- [EXERCISE INSTRUCTIONS]
- a) Write out the part of the geodesics passage that opens with the words containing "Now we endow" and closes with "which is not the orbit of a 1-parameter subgroup of $G$.".
- b) Extend the passage on geodesics of a $G$-invariant metric on $G/K$, picking up right after its last line.
── TEXT PASSAGE
Now we endow $G/K$ with a $G$-invariant riemannian metric $< \cdot, \cdot >$ such that there exists a geodesic, which is not the orbit of a 1-parameter subgroup of $G$.

So my question is:

Assuming we have

  1. $v_1 \in TM$ such that $\dim G_{v_1} =0$
  2. $v_2 \in TM$ such that the geodesic induced by $v_2$ is not the orbit of a 1-parameter subgroup of $G$.

Can we now always find an elment $v_0 \in TM$, such that $\dim G_{v_0}=0$ and the geodesic is not the orbit of a 1-parameter subgroup of $G$?

Edit 2: I'm asking, since Paternain and Spatzier say in their paper "New examples of manifolds with completely integrable geodesic flows"
────
── DATA EXTRACT
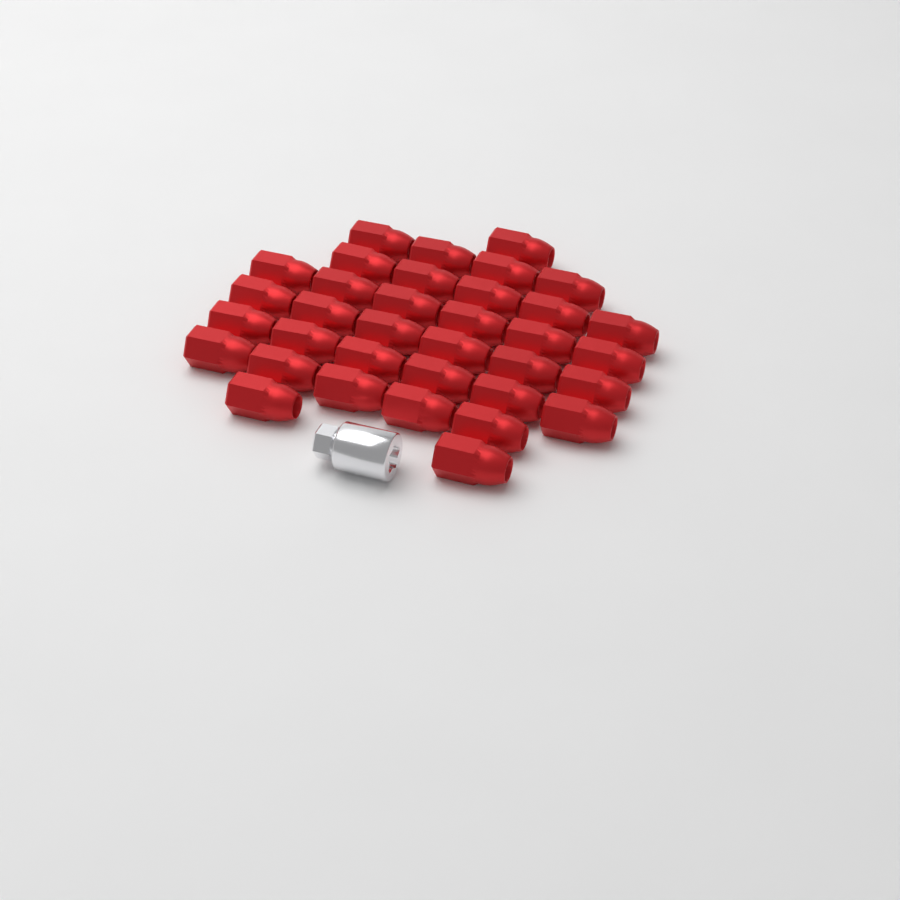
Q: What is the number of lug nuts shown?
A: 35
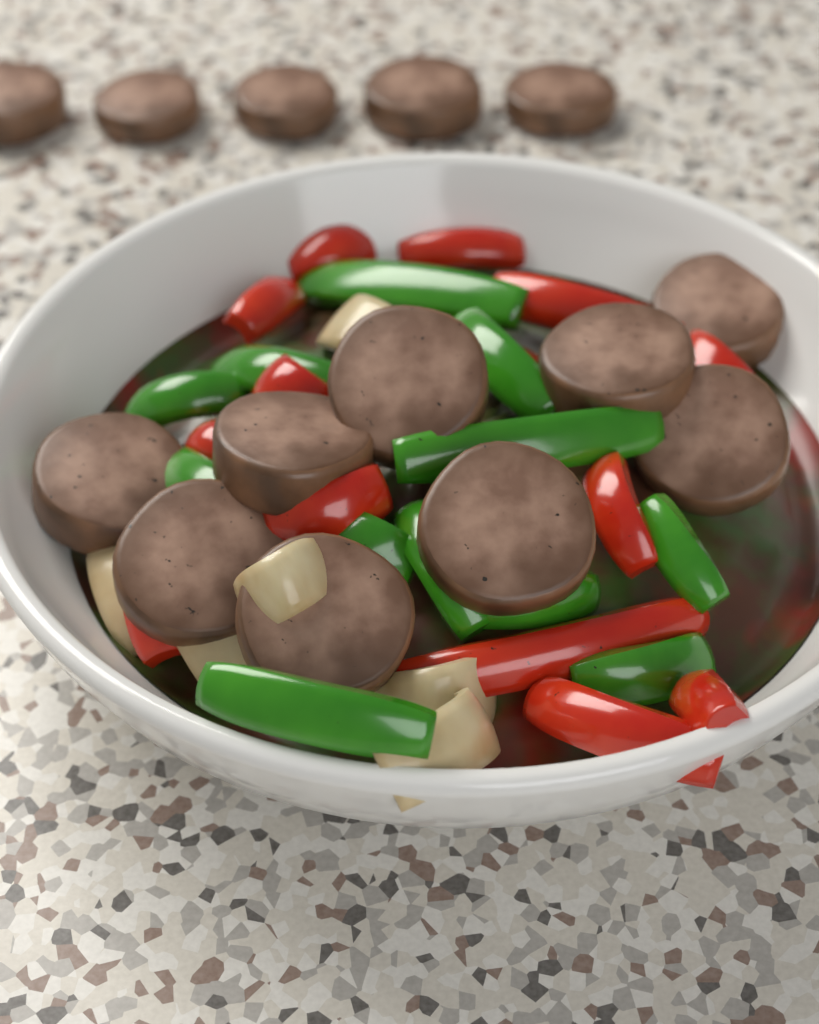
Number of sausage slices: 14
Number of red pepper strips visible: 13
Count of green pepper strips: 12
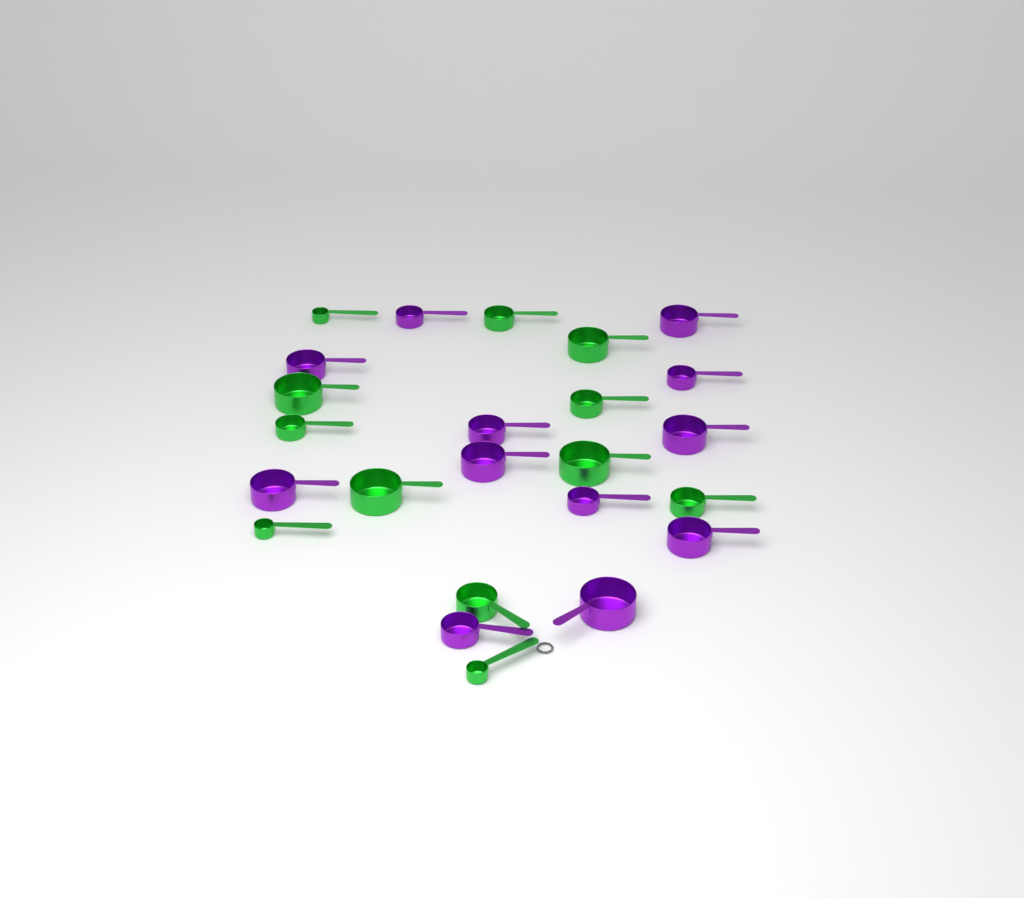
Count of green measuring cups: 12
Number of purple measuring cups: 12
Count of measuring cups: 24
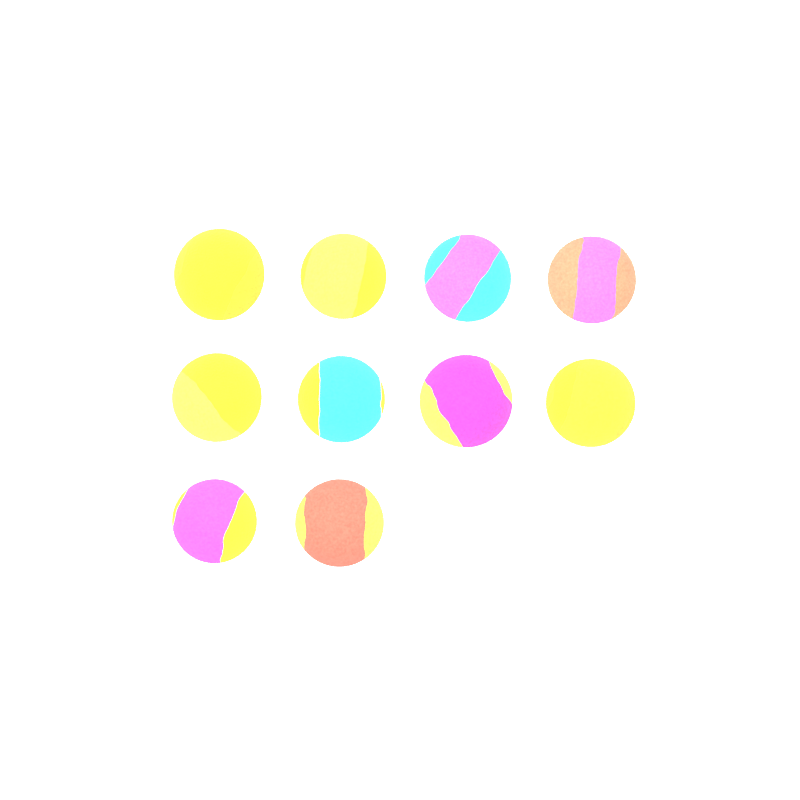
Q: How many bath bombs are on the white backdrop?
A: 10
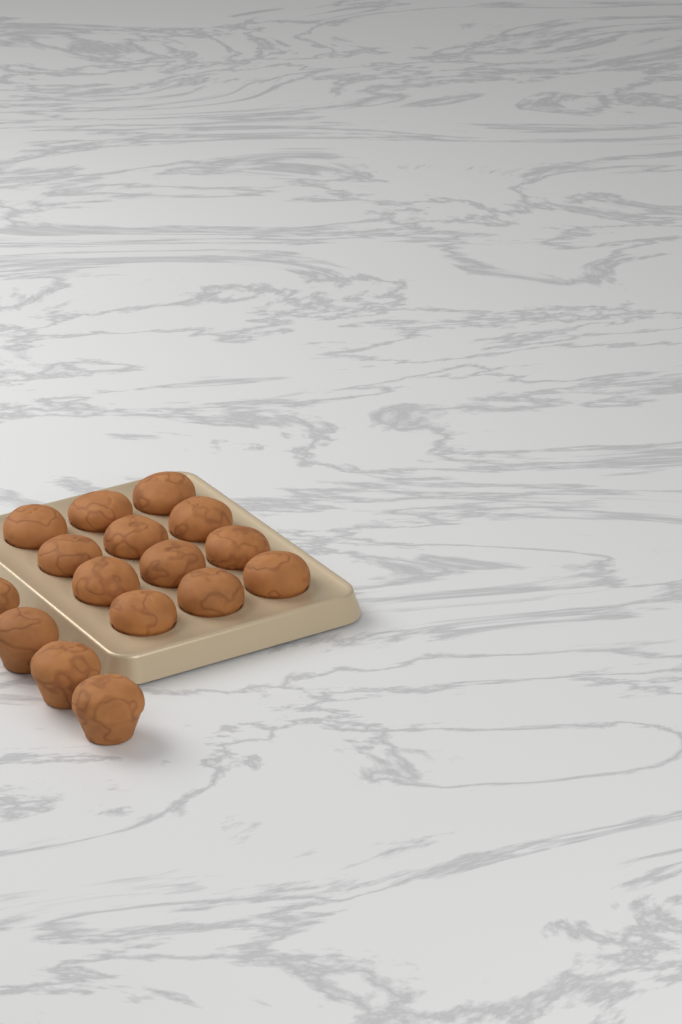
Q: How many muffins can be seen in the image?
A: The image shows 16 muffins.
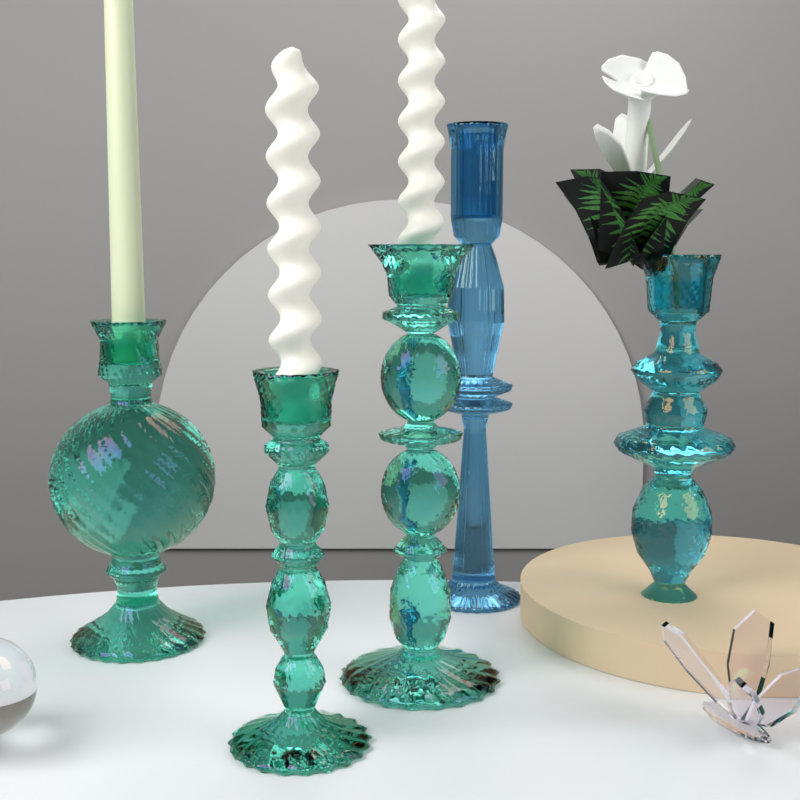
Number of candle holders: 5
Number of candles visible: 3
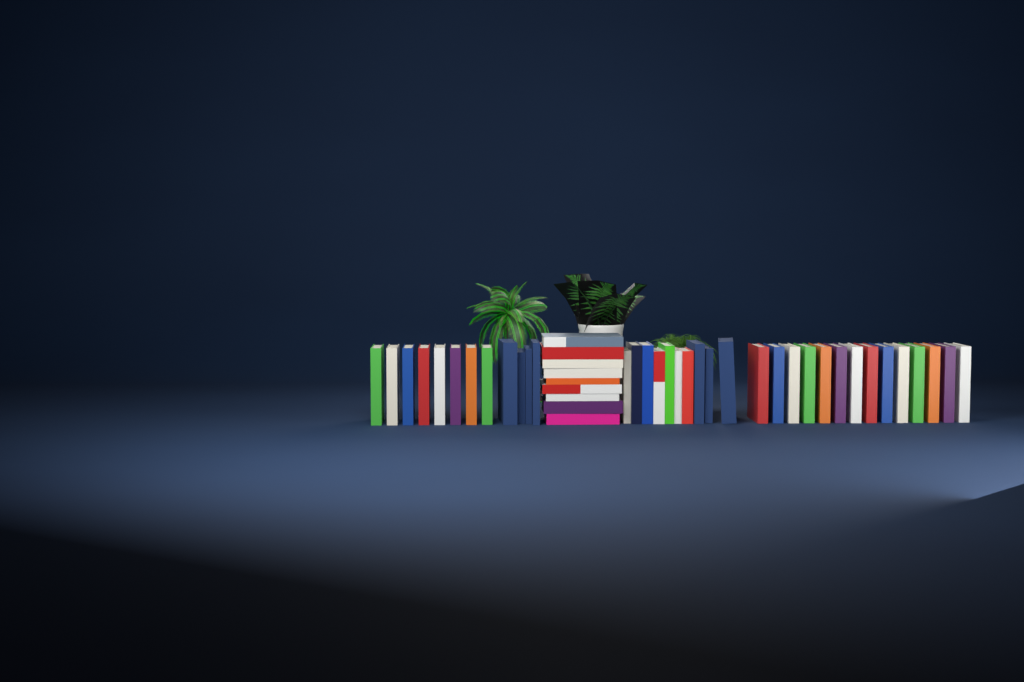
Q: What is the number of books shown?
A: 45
────
- [EXERCISE RESULTS]
- a)
Now we endow $G/K$ with a $G$-invariant riemannian metric $< \cdot, \cdot >$ such that there exists a geodesic, which is not the orbit of a 1-parameter subgroup of $G$.

- b)
"Suppose the left invariant metric on $G/K$ has a geodesic which is not the orbit of a 1-parameter subgroup of $G$. Then a.e. the isotropy of $\hat{G}$ has dimension zero", where $\hat{G}$ is the action generated by $G$ and the geodesic flow. But to conclude, that the isotropy group of $\hat{G}$ at some point $w \in TM$ has dimension zero, we need to find $w \in TM$, such that $w$ is not the orbit of a 1-parameter subgroup of $G$ and furthermore, the isotropy group of $G$ at $w$ has to have dimension zero. (They also assumed that there is a $v \in TM$, such that $\dim G_v=0$)

Edit:

If we assume that $G$ acts properly on $T(G/K)$, we could try to show that $M_2$ is open, hence $T(G/K)\setminus M_2$ is closed.

Let $l \colon G \times G/K \to G/K$ be the left-multiplication and $l_{g*} \colon T(G/K) \to T(G/K)$ the action on $T(G/K)$ by derivations. Denote by $\exp$ the riemann-exponential and by $e^{\xi}$ the lie exponential.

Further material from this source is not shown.